Notes


Here is perhaps the most straightforward, no-nonsense book yet written about that truth which many ‘spiritual seekers’ are seeking — what most gurus call ‘enlightenment’, and what U. G. Krishnamurti calls the ‘natural state’. UG maintains, in this selection from his conversations, that ‘so-called enlightenment’ is a purely biological phenomenon, that only when we are completely free of culture, conditioning, religious thinking and intellect, can the body, with its own ‘extraordinary intelligence’, free the human being to be in the natural state. UG has been living in this state since the experience he calls the ‘calamity’ happened to him in Switzerland on his 49th birthday. He has since become widely known, both in Europe and in India, as one who speaks with authority on the subject. UG's ‘talks’ are informal and take place wherever he happens to be. He is no relation to J. Krishnamurti, the famous spiritual leader, whose teachings he once admired, and now considers ‘archaic hogwash’. He is probably the most controversial of all the experts in such matters, gurus or non-gurus. He has been called ‘outrageous’, ‘infuriating’, and a ‘prophet of anti-wisdom’.

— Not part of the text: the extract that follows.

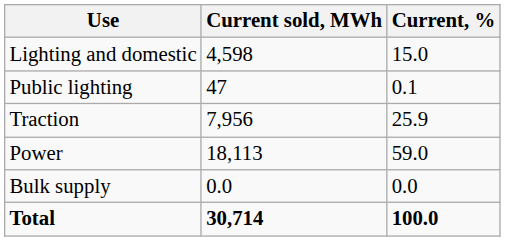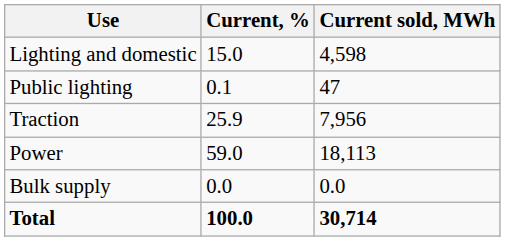columns swapped: Current sold, MWh <-> Current, %
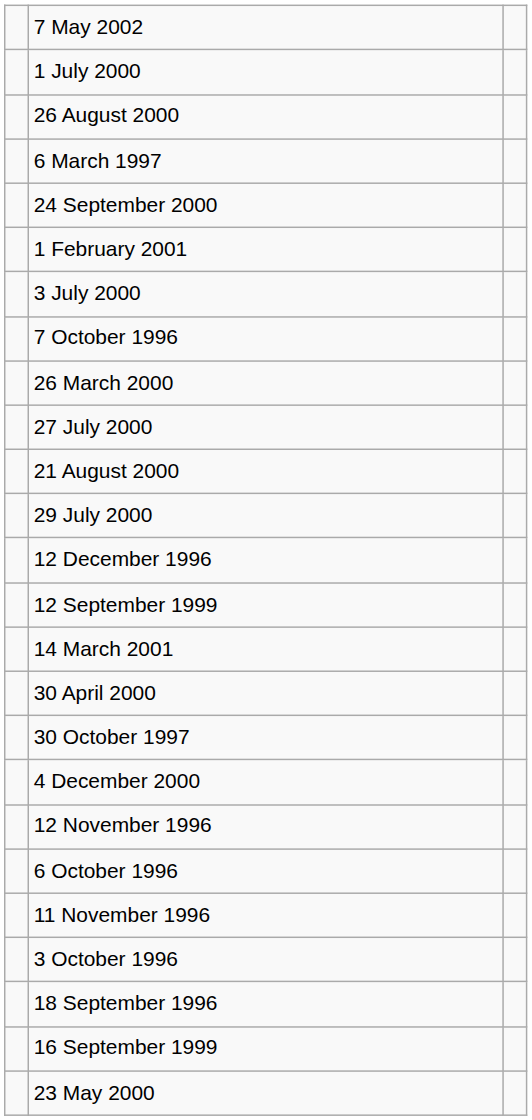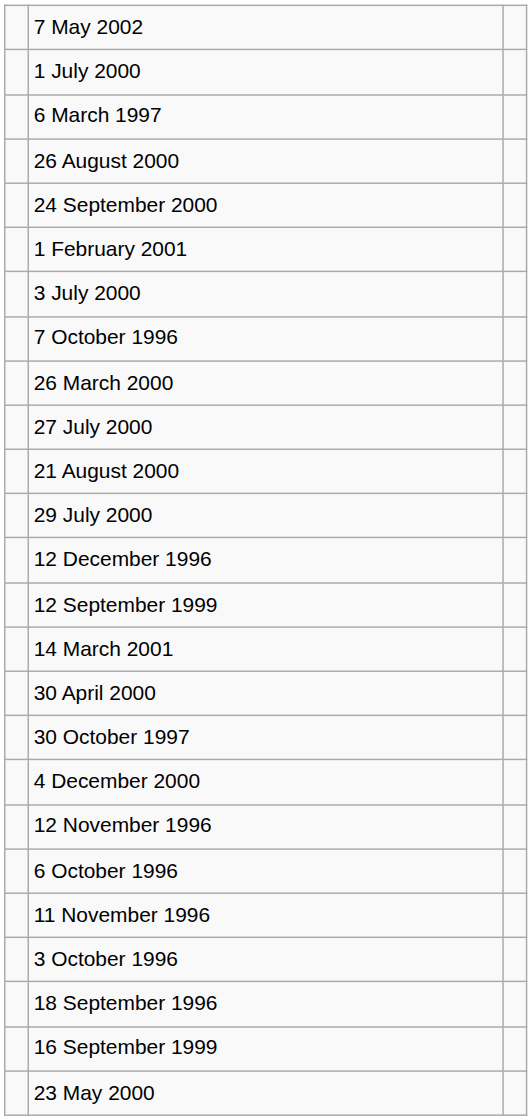rows swapped: 6 March 1997 <-> 26 August 2000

The Mystique of Enlightenment is a new, unique, invaluable roadside companion for all those on the ‘path’ or thinking of setting out on it. It tells the inside story of a man who knows the ‘holy business’ from the ground up, and who reveals in a frank and direct manner how he became ‘free’ not because of, but despite, a lifetime of spiritual practice.


Alice Furlaud


(Edited by Rodney Arms, James Brodsky, et al.; published by Dinesh Vaghela, Goa, 1982)


~


How should we lead our lives? The pages that follow raise this question. But if we are honest with ourselves, this question includes another: will we have lives to lead? For the first time since life began one-half billion years ago, one species on our planet can exterminate all other species.

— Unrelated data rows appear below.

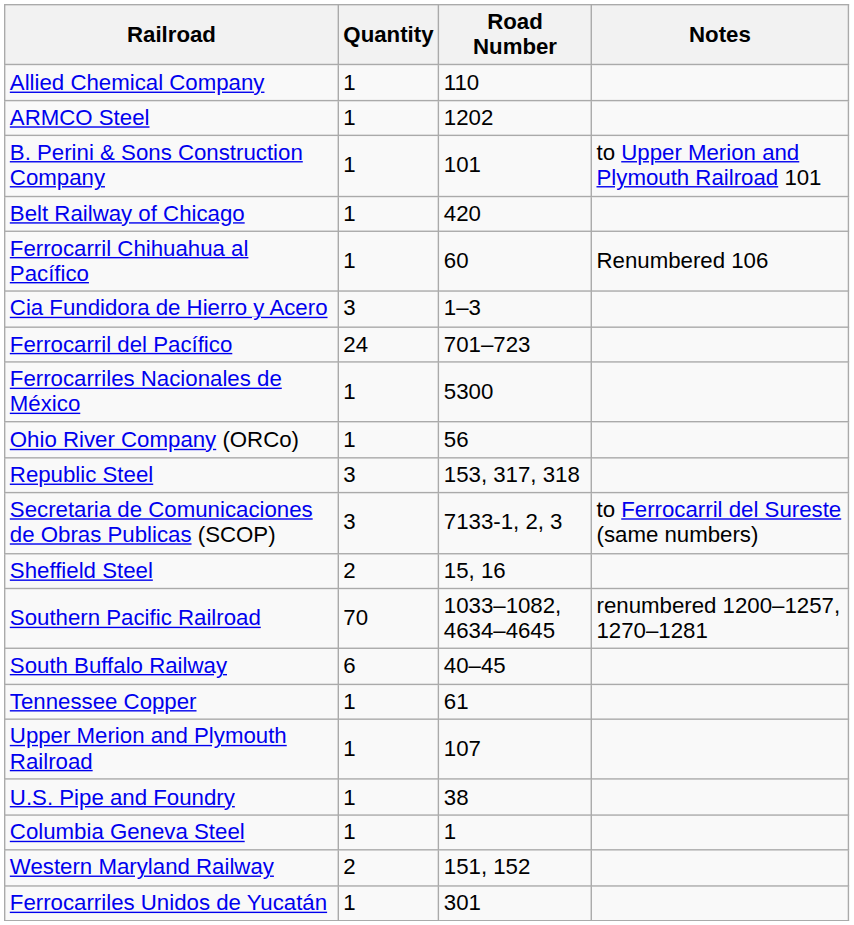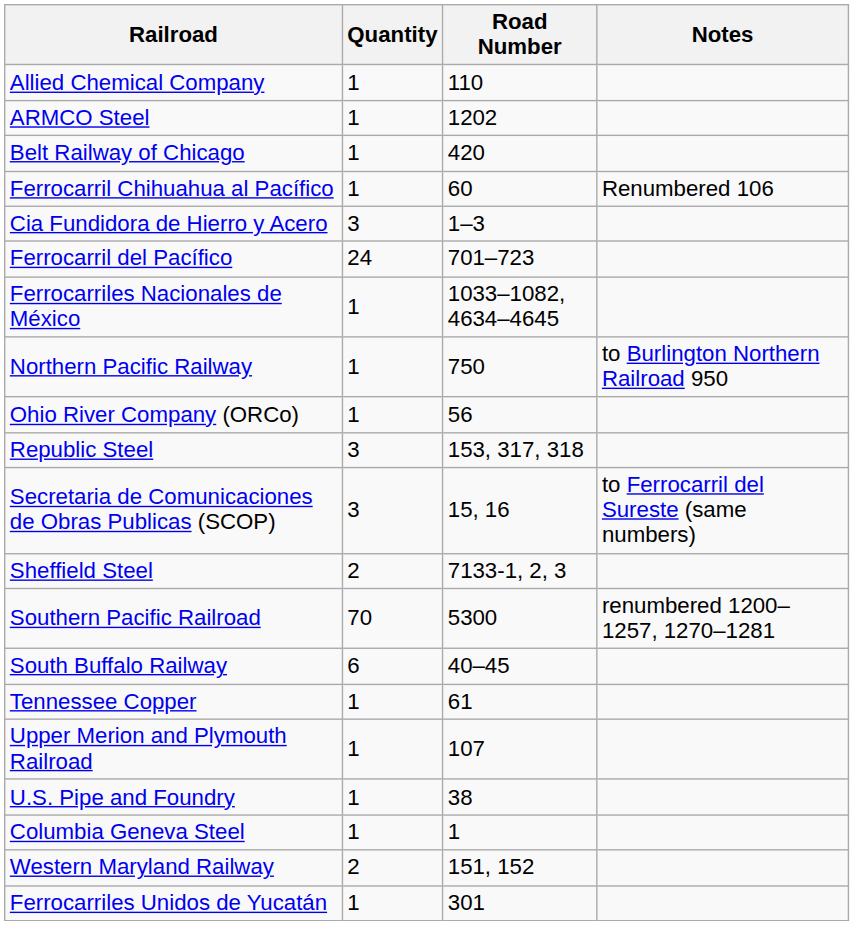- row: B. Perini & Sons Construction Company | 1 | 101 | to Upper Merion and Plymouth Railroad 101
Ferrocarriles Nacionales de México | Road Number: 5300 -> 1033–1082, 4634–4645
+ row: Northern Pacific Railway | 1 | 750 | to Burlington Northern Railroad 950
Secretaria de Comunicaciones de Obras Publicas (SCOP) | Road Number: 7133-1, 2, 3 -> 15, 16
Sheffield Steel | Road Number: 15, 16 -> 7133-1, 2, 3
Southern Pacific Railroad | Road Number: 1033–1082, 4634–4645 -> 5300
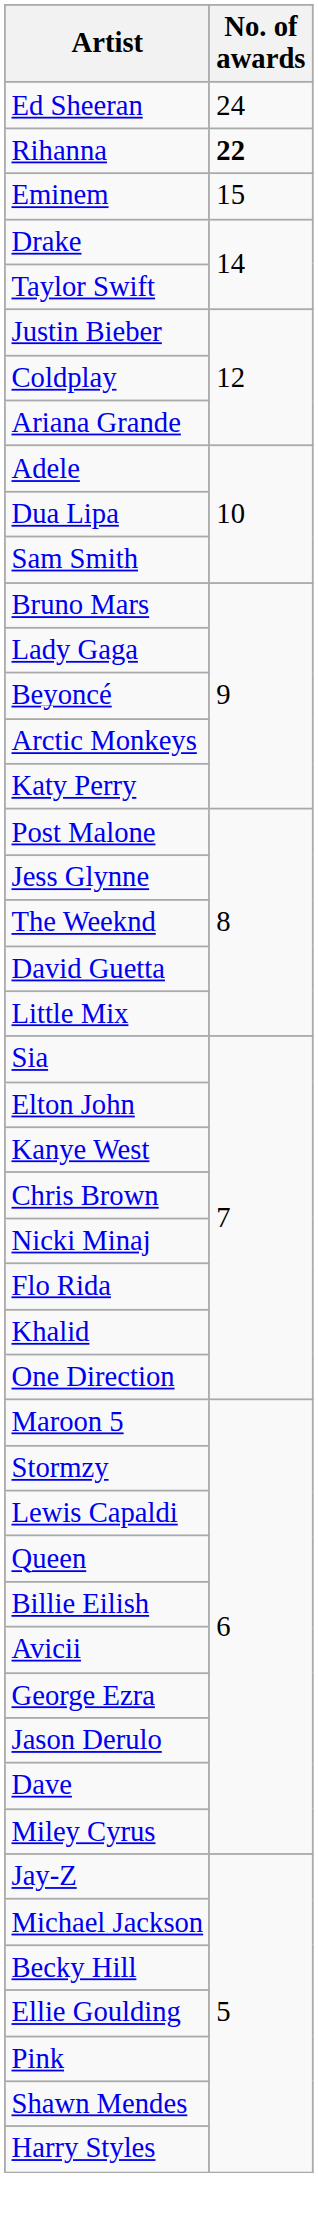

The danger of nuclear war is a spiritual crisis for humankind. It is the logical culmination of 500 years of Western civilizations, founded on a separation of man from nature and of mind from body. Progress since the Renaissance has given us great gifts — scientific, economic, democratic — at a poisonous price.


It is said that to survive, we will need a higher level of consciousness, a global awareness, a planetary citizenship, a respect for the Earth, an end to war. But we do not know how to achieve this.


What is the relevance of these thoughts to the manuscript that follows, the story of one man's transformation?


As a psychiatrist I have come to believe that growth in all areas of human endeavor follow universal laws, regardless of whether it is biological, scientific, artistic, political, psychological or spiritual. First, growth is often discontinuous, need not take place only by small, incremental steps, and can occur in great sudden leaps of political revolution, artistic creation, scientific paradigmatic shifts, jumps in biological evolution, and psychological and spiritual transformation. Second, this transformation is agony. It occurs when all seems lost, when we despair. Scientists and artists report that their great discoveries may occur when they have given up. True growth requires not only change but meta change, a radical change in our entire framework of being. We do not give up our old ways until they are exhausted; we do not go through pain unless we feel we have no choice; we cannot find the truly new, the deepest sources of our energy and creativity, until the old is thoroughly blocked. So the age-old myths and religions of our species tell us. We must die to be born.


Perhaps the threat of human extinction will be the stress to produce the transformation we need.


Many who read the following pages will find them either crazy or irrelevant. But if we are truly honest with ourselves, who today can really say what is really relevant and what is not? Is this the story of a single man, who through either accident or a lifetime of exploration achieved a different state? Or is it indeed a path?


The great physicist Niels Bohr once said, speaking of a new idea advanced by his equally great colleague Werner Heisenberg — “It's not crazy enough to be true.” Is it possible that this man, living on one of three continents where civilization began 5000 years ago, may have stumbled upon an answer? Is this the raindrop we need to fall, sparkling from the sky, to quench our burning nuclear rage, so that the earth may grow green in peace once more? Let he who would say no, consider, “In a dark time,” the poet Roetke said, “the eye begins to see.”


In a crazy time, how will the truth appear?


Kenneth Porter, M.D. New York City, 1984. Assistant Clinical Prof. of Psychiatry, Columbia College of Physicians and Surgeons; Chairman of Psychiatric Task Force, Physicians for Social Responsibility, NYC chapter.